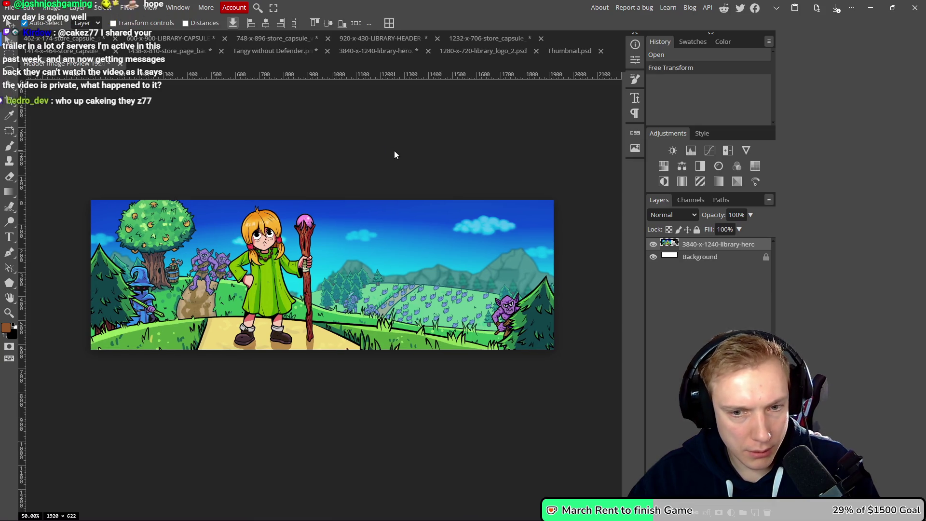
# Save the project file and switch back to the Steam event artwork page.
pyautogui.press('ctrl+s')
pyautogui.click(502, 60)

EXERCISE DIRECTIONS: State the count of lines in the preceding listing that include the string "pyautogui". No other words belong in the answer.

ANSWER TO THE EXERCISE: 2